5. Run your linear regression model

To run your model
1. Instantiate the model class, model = LinearReg()
2. Run model.fit() with $(X, y)$ as arguments
3. Run $\hat{y}$ = model.predict() with $X$ as argument
4. Compare the predictions to the target with model.rmse(y, $\hat{y})$ . What is the rmse value?

PART B

Well, we have some bugs in our code and this next section will help to fix that. Linear regression models usually have a zeroth parameter, $\theta_0$ which helps to model the "bias" and gives an extra degree of freedom to the model. To fix this, we do the following.

5. Create a function, called **"add_ones"** which takes in $X$ and returns an augmented version where 1s have been concatenated with X. This implies that a new column is added to $X$ which contain ones. Call this new augmented data, $X_{new}$. The function should return $X_{new}$. Note that $X_{new}$ has one column more than $X$.
6. Edit your fit method **to add ones** to $X$ to make $X_{new}$ before computing $\theta$ in your code.
7. Now, calculate the $MSE$ for your predictions using this $X_{new}$. 

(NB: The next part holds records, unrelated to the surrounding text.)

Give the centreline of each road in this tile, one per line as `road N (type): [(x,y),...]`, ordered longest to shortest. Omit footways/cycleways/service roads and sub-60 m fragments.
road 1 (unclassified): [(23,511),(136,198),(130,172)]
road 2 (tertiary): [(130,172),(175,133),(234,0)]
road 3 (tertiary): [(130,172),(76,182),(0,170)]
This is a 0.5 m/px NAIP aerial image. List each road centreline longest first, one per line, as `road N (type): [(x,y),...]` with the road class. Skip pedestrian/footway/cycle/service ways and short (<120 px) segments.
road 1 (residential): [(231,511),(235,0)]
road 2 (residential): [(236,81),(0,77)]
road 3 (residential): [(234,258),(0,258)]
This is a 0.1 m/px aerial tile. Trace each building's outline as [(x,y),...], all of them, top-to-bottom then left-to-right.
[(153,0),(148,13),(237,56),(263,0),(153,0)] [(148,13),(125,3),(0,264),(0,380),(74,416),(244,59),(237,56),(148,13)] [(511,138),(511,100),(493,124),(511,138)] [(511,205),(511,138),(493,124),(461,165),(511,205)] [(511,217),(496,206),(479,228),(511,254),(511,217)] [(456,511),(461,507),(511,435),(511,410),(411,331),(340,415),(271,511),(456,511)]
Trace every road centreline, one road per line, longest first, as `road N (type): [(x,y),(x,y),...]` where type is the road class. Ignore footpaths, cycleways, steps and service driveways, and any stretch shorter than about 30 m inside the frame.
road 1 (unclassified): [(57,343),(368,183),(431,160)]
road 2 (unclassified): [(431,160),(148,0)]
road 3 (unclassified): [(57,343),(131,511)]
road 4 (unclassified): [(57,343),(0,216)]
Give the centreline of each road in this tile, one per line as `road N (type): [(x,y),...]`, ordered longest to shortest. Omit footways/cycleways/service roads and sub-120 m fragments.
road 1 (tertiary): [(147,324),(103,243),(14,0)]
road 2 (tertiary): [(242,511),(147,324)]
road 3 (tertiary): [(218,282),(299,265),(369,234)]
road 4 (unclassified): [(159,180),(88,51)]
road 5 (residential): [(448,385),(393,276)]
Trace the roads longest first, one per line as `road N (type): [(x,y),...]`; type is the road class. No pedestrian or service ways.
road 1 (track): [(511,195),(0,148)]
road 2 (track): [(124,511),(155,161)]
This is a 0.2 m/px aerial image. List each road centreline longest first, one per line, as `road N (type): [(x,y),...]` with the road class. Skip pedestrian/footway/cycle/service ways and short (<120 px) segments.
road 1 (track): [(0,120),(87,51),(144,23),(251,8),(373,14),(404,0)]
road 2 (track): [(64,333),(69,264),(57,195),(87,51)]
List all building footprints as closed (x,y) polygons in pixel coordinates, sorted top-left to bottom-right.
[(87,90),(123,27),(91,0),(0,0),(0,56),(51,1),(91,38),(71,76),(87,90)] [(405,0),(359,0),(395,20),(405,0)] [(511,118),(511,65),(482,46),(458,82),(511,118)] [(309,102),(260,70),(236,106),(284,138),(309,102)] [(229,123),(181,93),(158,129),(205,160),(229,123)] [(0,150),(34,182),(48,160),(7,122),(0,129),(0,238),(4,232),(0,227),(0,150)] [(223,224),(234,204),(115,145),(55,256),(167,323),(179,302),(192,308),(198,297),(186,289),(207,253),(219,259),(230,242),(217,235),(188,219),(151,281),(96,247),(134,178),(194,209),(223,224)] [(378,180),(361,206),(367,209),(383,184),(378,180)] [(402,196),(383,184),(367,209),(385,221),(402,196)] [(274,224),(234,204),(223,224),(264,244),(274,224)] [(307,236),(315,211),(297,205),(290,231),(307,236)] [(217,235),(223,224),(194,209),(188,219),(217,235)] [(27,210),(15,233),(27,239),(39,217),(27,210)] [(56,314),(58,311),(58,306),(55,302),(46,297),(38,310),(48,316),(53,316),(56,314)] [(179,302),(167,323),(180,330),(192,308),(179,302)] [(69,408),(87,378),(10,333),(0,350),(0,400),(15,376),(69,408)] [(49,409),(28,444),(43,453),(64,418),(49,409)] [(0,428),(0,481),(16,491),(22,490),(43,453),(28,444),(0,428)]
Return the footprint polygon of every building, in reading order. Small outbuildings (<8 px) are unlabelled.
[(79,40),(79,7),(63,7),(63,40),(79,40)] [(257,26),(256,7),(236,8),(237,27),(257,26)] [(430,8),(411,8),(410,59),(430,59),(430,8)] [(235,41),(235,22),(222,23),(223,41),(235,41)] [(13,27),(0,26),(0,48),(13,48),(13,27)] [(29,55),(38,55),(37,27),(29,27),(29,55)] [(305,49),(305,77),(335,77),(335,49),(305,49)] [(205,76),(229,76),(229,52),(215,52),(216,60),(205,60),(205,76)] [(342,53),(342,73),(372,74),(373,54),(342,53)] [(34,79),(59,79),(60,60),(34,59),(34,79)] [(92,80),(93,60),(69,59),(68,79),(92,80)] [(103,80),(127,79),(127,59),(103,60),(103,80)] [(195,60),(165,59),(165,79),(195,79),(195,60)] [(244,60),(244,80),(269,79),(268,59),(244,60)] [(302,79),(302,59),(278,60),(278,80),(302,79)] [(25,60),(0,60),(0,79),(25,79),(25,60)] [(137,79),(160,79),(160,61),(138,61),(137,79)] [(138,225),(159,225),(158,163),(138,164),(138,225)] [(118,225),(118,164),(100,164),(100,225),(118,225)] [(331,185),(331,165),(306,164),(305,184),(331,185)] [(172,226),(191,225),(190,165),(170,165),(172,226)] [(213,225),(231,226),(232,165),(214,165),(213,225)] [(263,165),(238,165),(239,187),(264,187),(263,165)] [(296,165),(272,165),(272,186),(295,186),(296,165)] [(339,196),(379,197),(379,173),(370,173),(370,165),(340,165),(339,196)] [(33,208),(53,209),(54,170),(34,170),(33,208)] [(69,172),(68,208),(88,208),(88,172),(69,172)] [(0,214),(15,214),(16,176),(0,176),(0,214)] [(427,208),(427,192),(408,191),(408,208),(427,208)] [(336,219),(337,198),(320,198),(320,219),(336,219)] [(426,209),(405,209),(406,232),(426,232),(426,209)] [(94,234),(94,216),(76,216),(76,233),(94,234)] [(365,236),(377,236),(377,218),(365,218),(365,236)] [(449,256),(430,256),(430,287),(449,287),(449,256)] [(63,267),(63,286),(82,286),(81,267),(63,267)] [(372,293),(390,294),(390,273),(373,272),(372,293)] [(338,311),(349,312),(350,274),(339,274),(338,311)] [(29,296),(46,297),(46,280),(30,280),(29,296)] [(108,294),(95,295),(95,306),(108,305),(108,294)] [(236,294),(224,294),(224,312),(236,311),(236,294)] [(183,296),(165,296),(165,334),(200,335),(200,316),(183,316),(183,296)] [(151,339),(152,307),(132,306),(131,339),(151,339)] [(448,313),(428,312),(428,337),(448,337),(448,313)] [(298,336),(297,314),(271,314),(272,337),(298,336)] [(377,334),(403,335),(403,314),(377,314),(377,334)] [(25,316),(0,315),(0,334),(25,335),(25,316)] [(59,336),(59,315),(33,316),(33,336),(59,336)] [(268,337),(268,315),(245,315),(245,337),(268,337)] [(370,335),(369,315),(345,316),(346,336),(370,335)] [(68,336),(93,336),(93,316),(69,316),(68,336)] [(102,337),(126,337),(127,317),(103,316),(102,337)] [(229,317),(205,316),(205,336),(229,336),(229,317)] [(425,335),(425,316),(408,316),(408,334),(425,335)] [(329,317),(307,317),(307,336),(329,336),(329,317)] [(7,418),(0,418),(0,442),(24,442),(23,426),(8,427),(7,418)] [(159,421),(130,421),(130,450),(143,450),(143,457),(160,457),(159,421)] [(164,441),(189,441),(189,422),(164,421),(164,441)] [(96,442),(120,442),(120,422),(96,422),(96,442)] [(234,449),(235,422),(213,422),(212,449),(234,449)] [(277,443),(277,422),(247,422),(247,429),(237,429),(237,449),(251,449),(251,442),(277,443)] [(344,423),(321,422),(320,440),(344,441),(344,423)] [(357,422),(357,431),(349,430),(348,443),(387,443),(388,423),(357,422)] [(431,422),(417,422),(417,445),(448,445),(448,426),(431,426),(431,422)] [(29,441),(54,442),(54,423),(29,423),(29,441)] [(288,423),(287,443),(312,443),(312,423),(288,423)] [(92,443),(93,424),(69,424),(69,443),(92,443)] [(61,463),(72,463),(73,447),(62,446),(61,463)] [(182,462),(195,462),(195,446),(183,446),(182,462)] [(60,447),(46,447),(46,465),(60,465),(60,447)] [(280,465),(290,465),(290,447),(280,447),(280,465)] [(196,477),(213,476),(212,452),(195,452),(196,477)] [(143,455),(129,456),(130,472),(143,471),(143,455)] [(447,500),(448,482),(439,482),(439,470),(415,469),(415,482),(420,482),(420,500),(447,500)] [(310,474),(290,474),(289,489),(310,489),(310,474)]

- Is it better than the previous MSE you got? Give any reason why it is better or not better.

In [None]:
import numpy as np
class LinearReg:
  '''
  class for Linear Regression Model
  '''
  def fit(self,X,y):
    '''
    X :These are the input features
    y : These are the corresponding y values of X
    firstpart :X transpose times X
    firstpart_result : inverse of firstpart
    second : X transpose y
    theta :dot product firstpart_result and second
    
    '''
    X=np.array(X)
    y=np.array(y)
    firstpart=np.dot(X.T,X)#X transpose * X
    firstpart_result =np.linalg.inv(firstpart)#inverse above answer
    second=np.dot(X.T,y)#X transpose * y
    self.theta= np.dot(firstpart_result,second) # combinne all above to get theta
    return self.theta


  def predict(self,X):
    '''
    Takes in features and gives out predictions
    '''

    X=np.array(X)
    result =np.dot(X,self.theta)
    return result


  def mse(self,y_true,y_pred):
    '''
    takes in actual labela snd predictions and computes the error
    '''
    n = y_true.shape[0]
    return (1/n*(np.sum(y_true-y_pred)**2))

  def add_ones(self,X):
    '''
    Adds a column of ones
    '''
    X=np.array(X)
    X_new=np.c_[np.ones(X.shape[0]),X]
    return X_new



In [None]:
A=LinearReg()

In [None]:
new_X=A.add_ones(X)

In [None]:

z=A.fit(new_X,y)

In [None]:
res2=A.predict(new_X)

In [None]:
error=A.mse(y,res2)

In [None]:
error

4.2756838983055925e-28

In [None]:
round(error,5)

0.0

**Conclussion**

The new mse is far better than the previous mse.This is because we added the vector of ones(new column) which acts as a fake feature that helped us find the intercept unlike in our first step only where  the parameters associated with the features were returned.